Worthington Syndrome hits home
Alex Leggett
Yes, Joe Hockey was right. Champagne doesn’t make you any more drunk than a Vodka Cruiser. I’ve tried it. Although this wasn’t real champagne - I think it was from a Spanish supermarket. I now have a severe antipathy for both parties, which is as easier than downing a Waterfall. And I now share a social antipathy to binge-drinking fiestas that get out of hand and soon you’re face is being splashed all over the news like Corey Worthington, and reaping piles of cash for it. Why not? However, I’d rather plunge into a Scandinavian lake than be interviewed by Anna Coren.
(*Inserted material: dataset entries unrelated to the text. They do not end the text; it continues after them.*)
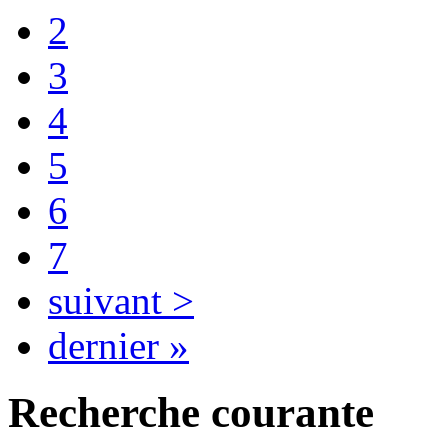
2
3
4
5
6
7
suivant >
dernier »
Recherche courante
Let alone, be condescended to and forced to take off my sunnies.
The Rudd government was going to receive a $1.3 billion revenue from their new legislation that would supposedly put nation-wide halt on binge drinking. However, it won’t stop the hoards of drunkards that swarm on Caxton St after a match at Suncorp and turn to ripping roof tiles off when they are no longer served at around 3am. Residents take cover and cower under their beds when this sort of rebellion turns ugly.
What ever happened to having drinks at dinner and the family? It’s a great way to build immunity to imposing legislation that little to no effect on peoples’ social habits. You get to insult your family and no one remembers it. Great. Just a few bottles of red later you’re lying on the grass outside, rolling around with your grandad and recanting strange accounts of war, when things were sparse but happiness was aplenty. Alcohol may become sparse, but, there is still an overriding joy in binging at home.